Maranatha Human Services Inc., a Poughkeepsie nonprofit that provides housing and rehabilitation services to people with developmental disabilities, has agreed to pay New York and the federal government at least $850,000 for Medicaid fraud and then shut down operations.
U.S. District Court Judge Kenneth M. Karas approved state and federal settlements on Aug. 31. The lawsuit was filed as a whistleblower case four years ago and kept secret until last November, when the founder, Henry Alfonso Coley, agreed to pay back $220,000 in ill-gotten gains to the state and feds.
Coley founded Maranatha in 1988 as a non-profit corporation and funded it almost entirely with Medicaid payments.
The whistleblower, former chief operating officer Stephanie Munford, accused Coley of using Medicaid funds to pay for pet projects, low-show or no-show jobs, personal expenses, and consulting contracts to himself and his family and his friends.
Maranatha and Coley had agreed that $2.4 million in Medicaid funds were diverted but the governments agreed to accept less, according to the state settlement, because the organization “lacks the assets and ability to make full financial restitution.”
Maranatha agreed to pay $510,000 to New York State and $340,000 to the federal government within 30 days.
Last year, Coley agreed to pay the state $132,000 and the feds $88,000. He was barred from working for any entity that receives Medicaid funds and from serving as an officer or fundraiser for New York charities.
Total restitution amounts to $1,070,000, or 45% of the diverted Medicaid funds.

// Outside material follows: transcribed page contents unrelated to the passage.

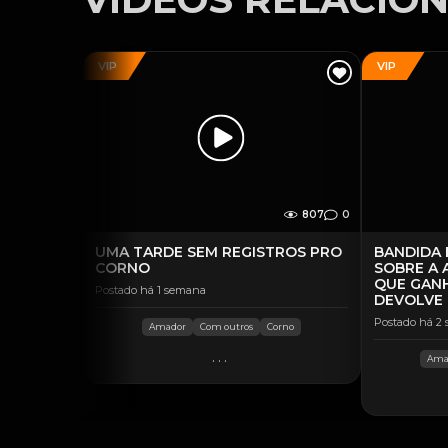
VIP
VIP
807
0
UMA TARDE SEM REGISTROS PRO
BANDIDA 
CORNO
SOBRE A 
QUE GAN
Postado há 1 semana
DEVOLVE
Postado há 2
Amador
Com outros
Corno
...
Ama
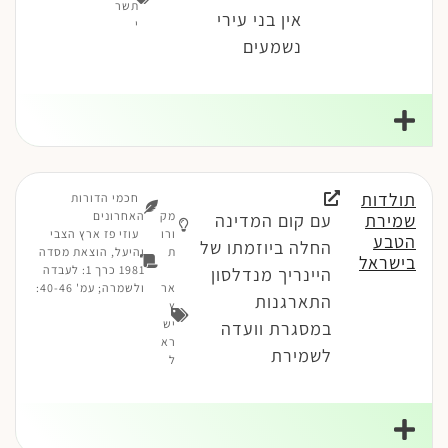
תשר
אין בני עירי
י
נשמעים
תולדות
חכמי הדורות
מק
האחרונים
שמירת
עם קום המדינה
ורו
עוזי פז ארץ הצבי
הטבע
החלה ביוזמתו של
ת
והיעל, הוצאת מסדה
בישראל
1981 כרך 1: לעבדה
היינריך מנדלסון
אר
ולשמרה; עמ' 40-46:
התארגנות
ץ
יש
במסגרת וועדה
רא
לשמירת
ל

But the governments might be able to get more from any real estate interests that Maranatha sells. The organization has offices, residences for individuals with developmental disabilities, and rehab programs in Poughkeepsie, Stone Ridge and Woodstock in Ulster County, and five locations in Queens.
Maranatha would have to pay 60% of any real estate profits to the state and 40% to the federal government.
Maranatha also agreed to stop submitting new claims for health care funds by the end of June 2023, shift its programs to other providers, and then cease operations and dissolve the organization.
The feds agreed to pay Munford $94,160 from the monies collected from Coley and Maranatha, plus 22% of any real estate profits.
The whistleblower case was filed in 2018 under the federal False Claims Act. The state Attorney’s General’s Medicaid Fraud Control Unit intervened last year under a similar state law.